Discovery disputes can be contentious in criminal cases, as lawyers push for as much information as possible and prosecutors try to limit access to material they believe is irrelevant.

But the discovery battles in the classified documents case and in Trump's other federal case — in which he is accused of plotting to overturn the 2020 election — have been particularly bitter. That's because his legal team has advanced a series of baseless claims that government officials acted improperly in an effort to secure charges against Mr. Trump.

For example, his lawyers have said that officials at the National Archives — the agency responsible for processing presidential records — worked with the Biden administration to make what they describe as a “sham” referral to the Justice Department that Mr Trump An investigation should be launched for withholding classified documents.

But Mr Smith's prosecutors rejected these claims, arguing the referral came only after “months of efforts” to recover the documents. They also accused Trump's lawyers of trying to “sow a cloud of distrust over responsible actions by government officials who were diligently doing their jobs.”

“Simply put,” prosecutors wrote, “the government here was confronted with an extraordinary situation: a former president guilty of calculated and persistent obstruction of the collection of presidential documents, which by law are the property of the United States for the sake of history and posterity, and actually contained here is a trove of top secret documents containing some of the country's most sensitive information.

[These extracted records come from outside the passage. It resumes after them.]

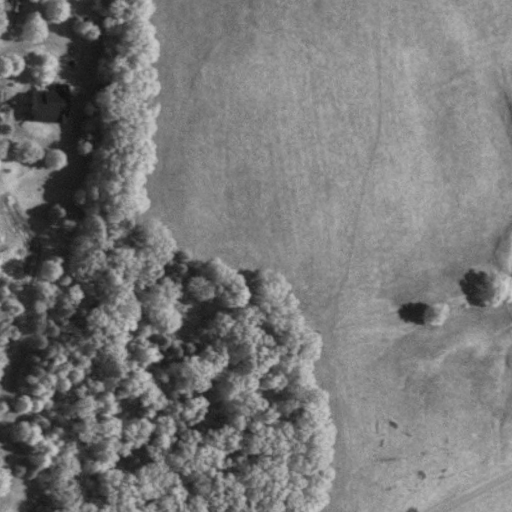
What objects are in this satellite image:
road: (52, 34)
building: (46, 105)
road: (478, 494)
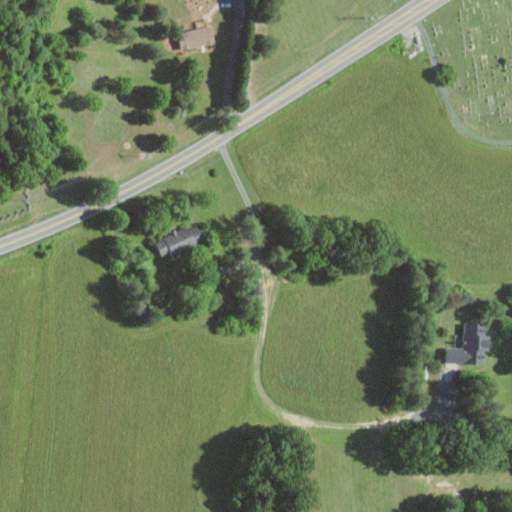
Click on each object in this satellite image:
building: (196, 37)
road: (232, 63)
road: (220, 133)
road: (249, 208)
building: (179, 240)
building: (471, 346)
road: (280, 407)
road: (463, 422)
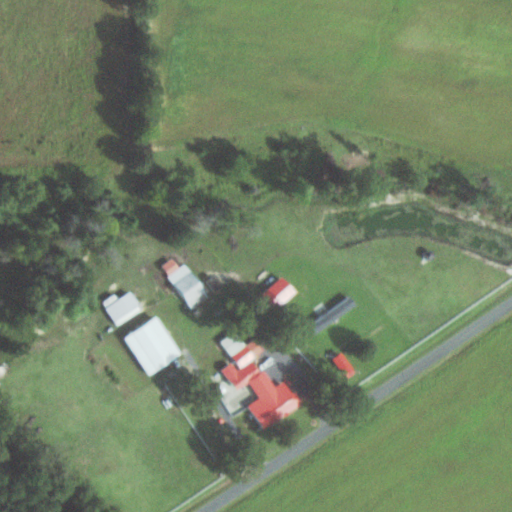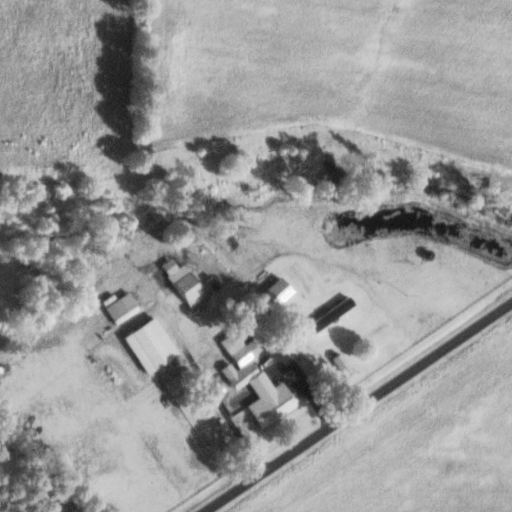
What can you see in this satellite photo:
building: (184, 282)
building: (276, 293)
building: (121, 307)
building: (332, 313)
building: (151, 345)
building: (343, 364)
building: (256, 381)
road: (361, 407)
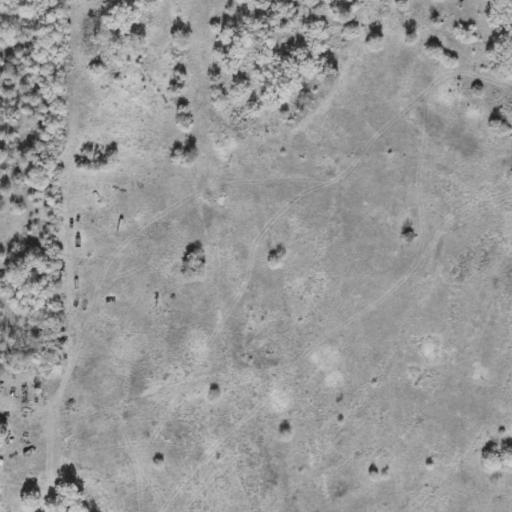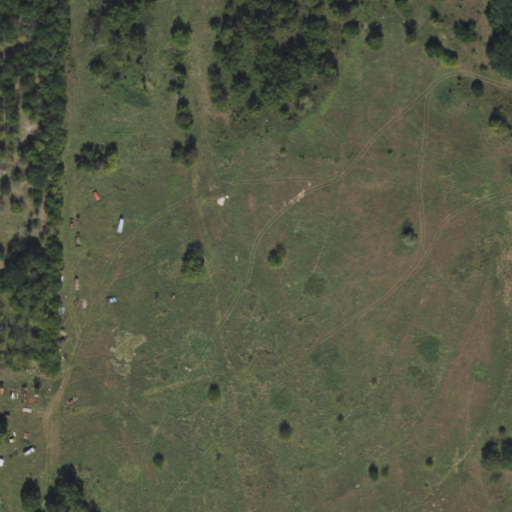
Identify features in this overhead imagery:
road: (68, 287)
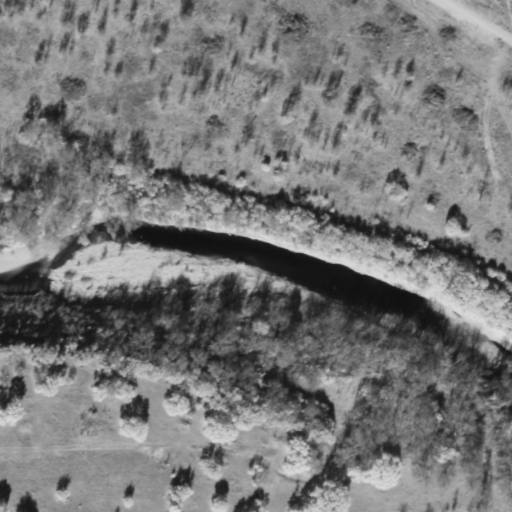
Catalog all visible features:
road: (482, 19)
river: (265, 252)
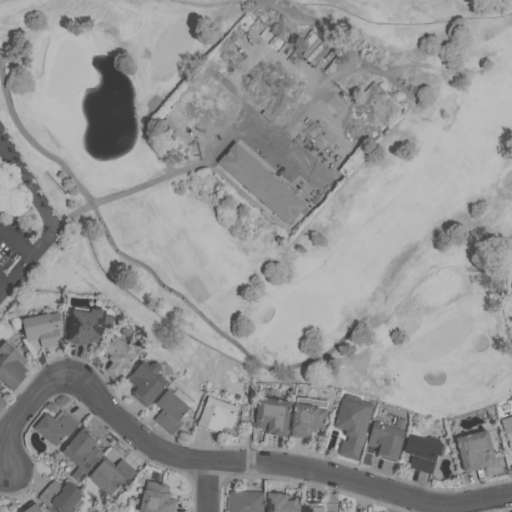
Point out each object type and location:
road: (257, 62)
road: (257, 122)
road: (3, 141)
road: (33, 142)
road: (3, 148)
park: (271, 181)
building: (262, 182)
building: (262, 182)
road: (54, 225)
road: (18, 239)
road: (5, 282)
building: (87, 325)
building: (84, 326)
building: (41, 327)
building: (44, 327)
building: (119, 356)
building: (117, 357)
building: (12, 364)
building: (10, 365)
building: (145, 382)
building: (147, 382)
building: (2, 399)
building: (1, 400)
building: (312, 400)
building: (170, 408)
building: (171, 410)
road: (24, 411)
building: (218, 413)
building: (273, 414)
building: (215, 415)
building: (271, 416)
building: (351, 416)
building: (306, 419)
building: (308, 419)
building: (353, 424)
building: (56, 426)
building: (54, 427)
building: (386, 438)
building: (386, 439)
building: (476, 449)
building: (83, 450)
building: (421, 450)
building: (473, 450)
building: (80, 452)
building: (423, 452)
road: (277, 463)
building: (111, 474)
building: (111, 475)
road: (211, 486)
building: (62, 496)
building: (156, 497)
building: (60, 498)
building: (154, 498)
building: (246, 500)
building: (245, 501)
building: (280, 503)
building: (282, 503)
building: (313, 507)
building: (33, 508)
building: (311, 508)
building: (30, 509)
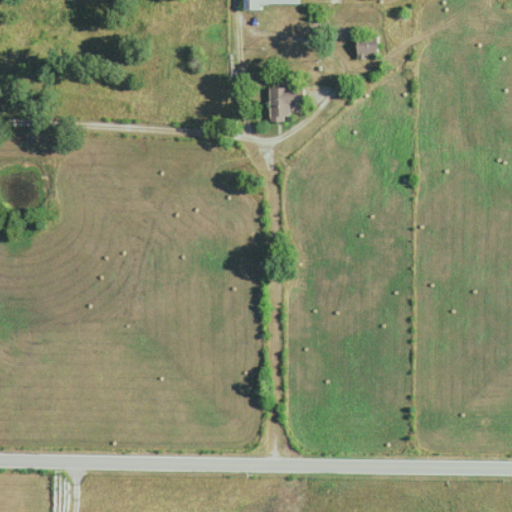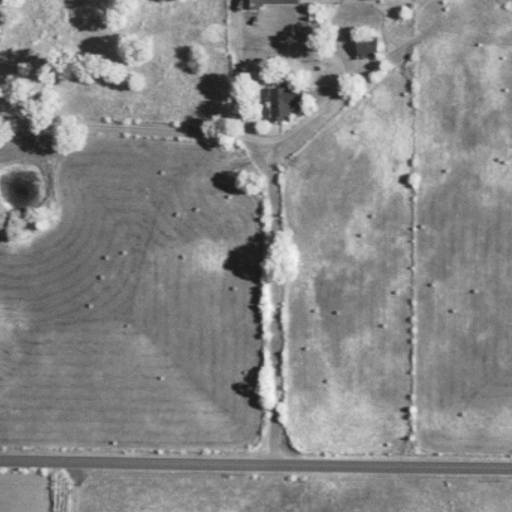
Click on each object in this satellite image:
building: (272, 3)
building: (367, 46)
building: (284, 102)
road: (273, 165)
road: (255, 463)
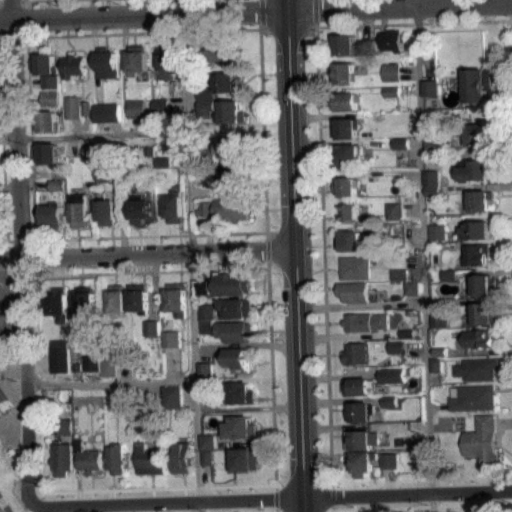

The filing traces the investigation from officials' discovery in the archives of classification marks on more than 180 documents that Mr. Trump returned to the agency in early 2022, to a subsequent grand jury subpoena issued in May of that same year for all additional documents. classified materials in the former president's possession.

Ultimately, prosecutors said, two of Trump's aides at Mar-a-Lago, his private club and residence in Florida, helped move boxes of classified documents in an effort to hide the material from the government. That prompted investigators to step up their investigation, prosecutors wrote, seizing several electronic devices, interviewing dozens of witnesses and eventually searching Mar-a-Lago, discovering another trove of classified material.

“Defendants' story ignores the fact that several federal agencies confronted and responded appropriately to an extraordinary situation that arose entirely from Defendants' conduct,” prosecutors wrote.

Mr. Smith's team reminded Judge Aileen M. Cannon, who is overseeing the case in Federal District Court in Fort Pierce, Florida, that the jury will have to consider only three questions: whether Mr. Trump “intentionally withheld documents ” that highly sensitive national defense information; whether he and his co-defendants, Walt Nauta and Carlos De Oliveira, conspired to obstruct the government's investigation into the documents; and whether they made false statements to the FBI

“The jury will not be asked to decide whether the investigation and prosecution of the case was 'politically motivated and biased,'” prosecutors wrote.

Prosecutors also gave an example of the exhaustive nature of their investigation into Mr. Trump.

They revealed for the first time that of the 48,000 guests who visited Mar-a-Lago between January 2021 and May 2022, when classified material was housed in the property's ballrooms and bathrooms, only 2,200 people had their names checked and only 2,900 people's names were checked. guided by magnetometers.